I had a hard time getting past the female characters who are all very sexy, smart, and yet they’re all very good assistants to the male protagonists. Humans are portrayed as flawed, narrow-minded, greedy and self-interested. Yes, but there’s nothing in this book makes these facts particularly interesting.
This book is also the source of the word “grok” which I didn’t know when I first heard it at a business strategy meeting and thought WTF does that mean? Grokking is at the heart of this book, it’s a description of how Martians understand the meaning of a thing or act intuitively. Not sure why, but it just made me laugh, it sounded so “counter-culture” hippyish. I’m not surprised the word worked its way into corporate lingo, where it seemed particularly fatuous.
Overall this is a book that hasn’t aged well.
Yeah, I can’t stomach reading more than one Heinlein book a year or so because man, so fucking sexist. I do remember liking parts of Stranger in a Strange Land when I read it, but I was ~16 and therefore clearly also a moron, so what do I know? I’m unwilling to resubject myself to the bad parts for good parts I might not even like now.
Mr. Beth Ellen loooooves Heinlein. He’s lucky if I can get through one every couple of years. I’ve been reading Friday for well over a year because it’s awful and rapey. But I try. If only that appeased him. The Moon is a Harsh Mistress is definitely better, and less icky, than a lot of them!
Ugh, Friday. Yeah, that was the last Heinlein book I read, about three years ago. I haven’t been able to read another one since, because it left such a bad taste in my mouth. I’m honestly not even sure why my instinct is to keep trying?
I had no instinct to try, and zero instinct to keep going, and yet out of sheer love I do. He has no clue how much of a lucky bastard he is. This years attempt is Time Enough for Love. I prefer when he gives me Asimov, now there’s some classic sci fi to get behind!
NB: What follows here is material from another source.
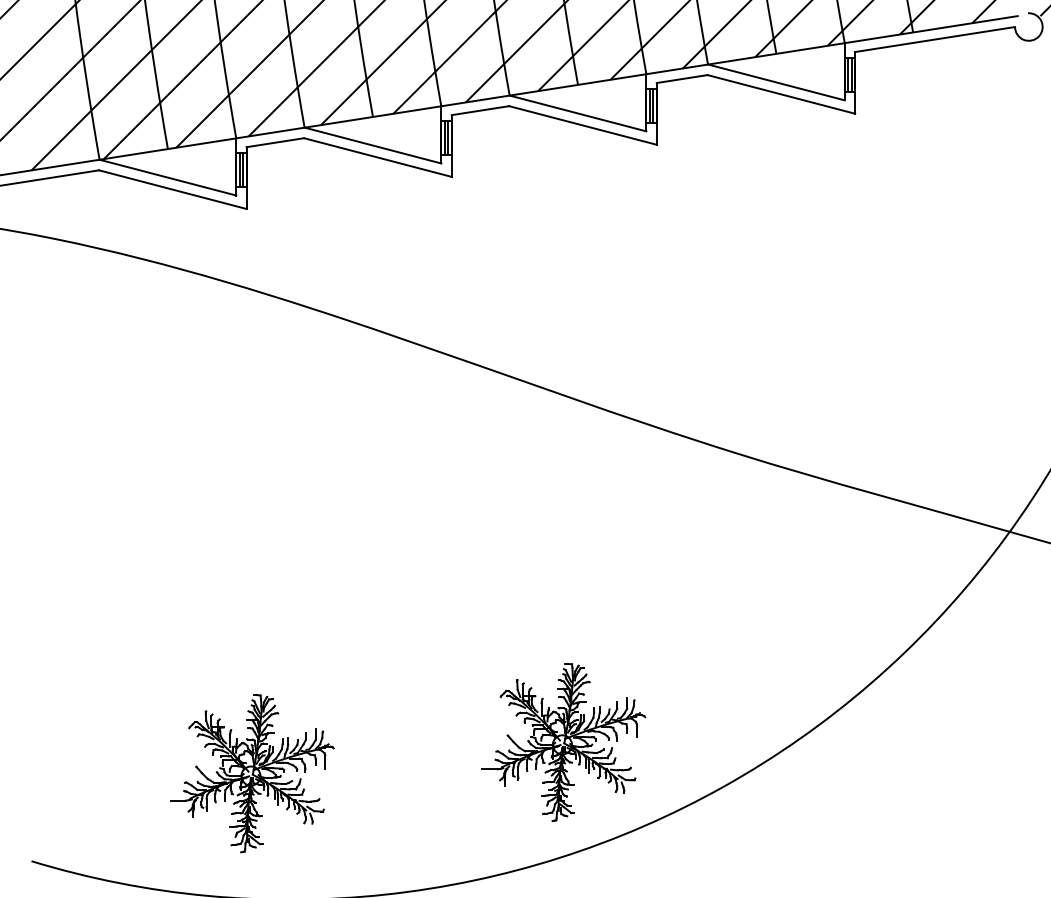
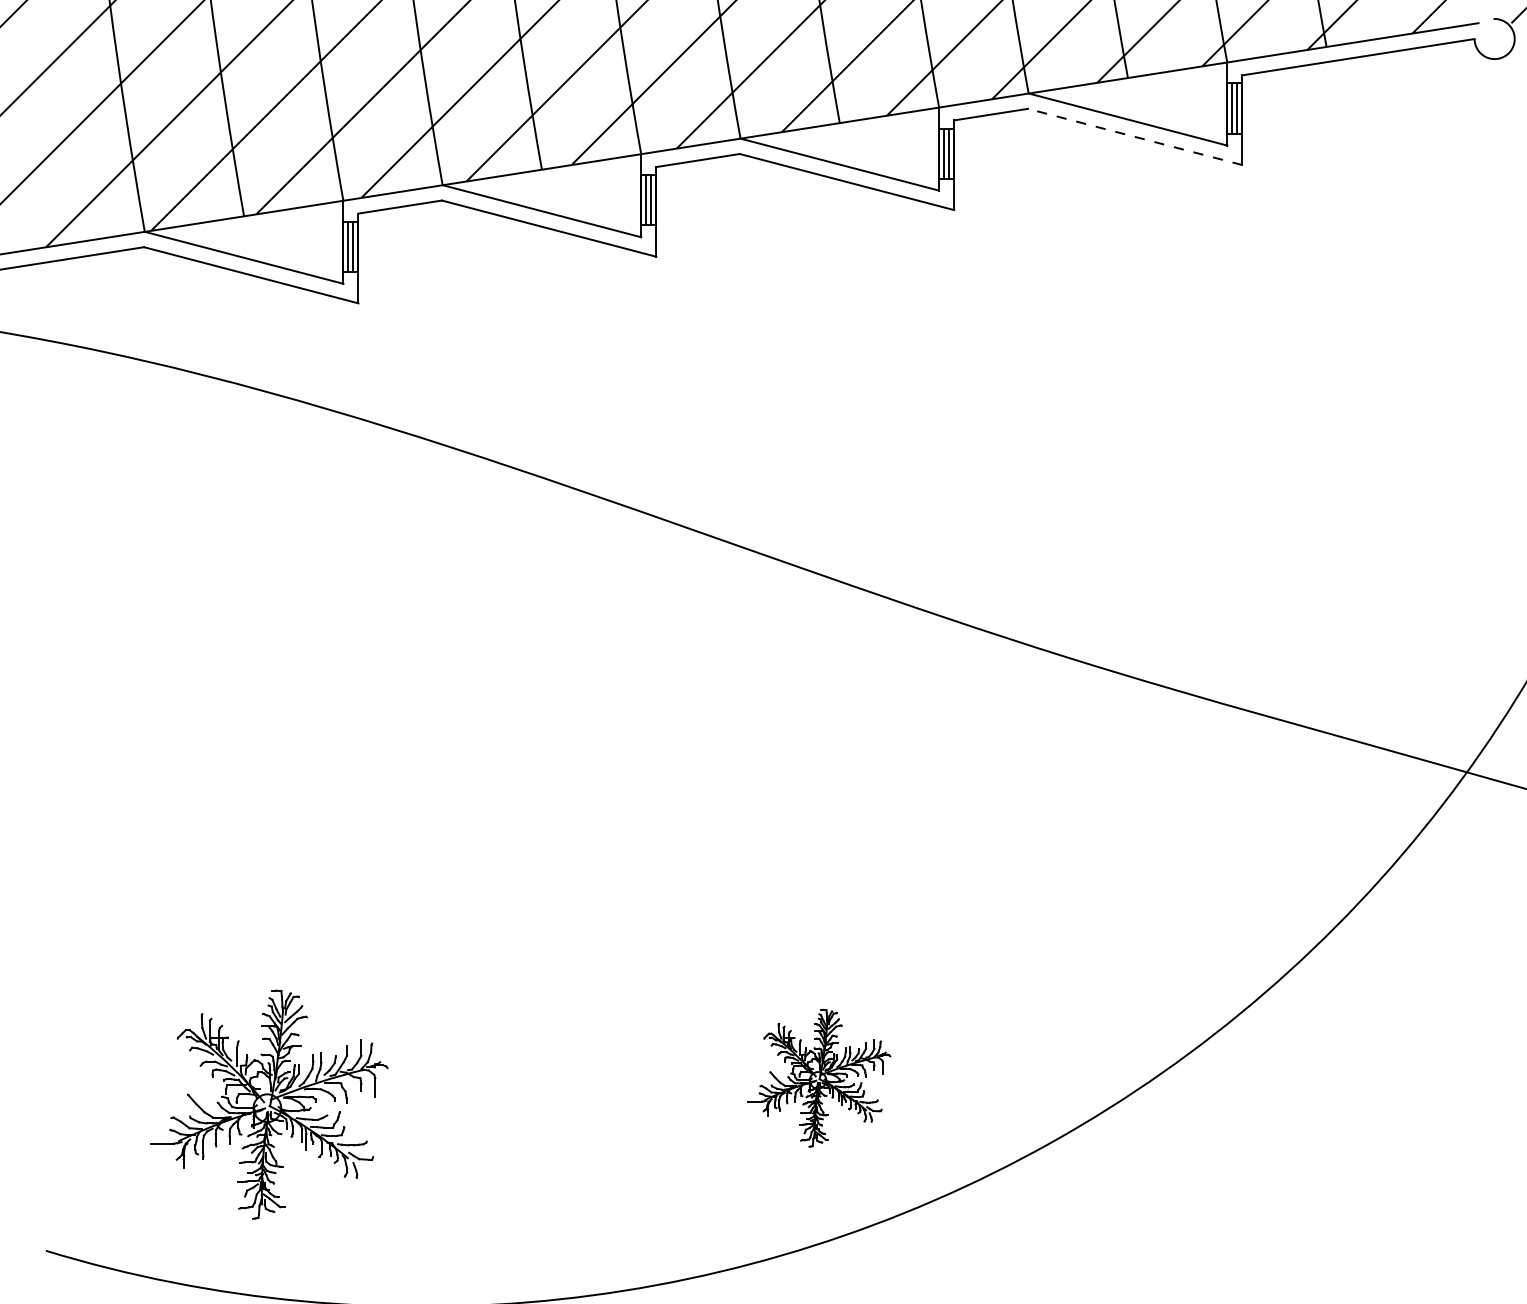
line: (780, 94) -> (1133, 137), solid -> dashed
part: (563, 742) -> (818, 1078), size x0.6
part: (252, 773) -> (269, 1104), moved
Time Enough For Love is, um… definitely a book I am glad to have read. Once. The Moon is A Harsh Mistress is his best adult book I think. The junior stuff is much better.
Sci-fi is like hairstyles, they rarely age well and you’re left feeling embarrassed of something you loved bAck in the day. May I recommend something more modern? Red Rising was fantastic.
Man, I agree with you SO. HARD. I love sci-fi conceptually, but a lot of the “classics” now read as shockingly regressive. I have this pet theory that classic sci-fi is a picture perfect encapsulation of male privilege. When men like Heinlein or Asimov imagine the future, they imagine space travel and water brothers and psychohistory (none of which are uncool concepts, lest I’m accused of being a hater); when women like LeGuin , Butler, and Atwood imagine the future, they imagine all that AND tend to re-configure social dynamics. Whether or not those tweaks are optimistic in their treatment of women and/or minorities, social im/mobility of certain classes tends to be a strong recurring theme — whereas the dudes tend to take for granted that existing power structures persist into the future.
Interesting observation about the difference between women and men writing science fiction. Thanks!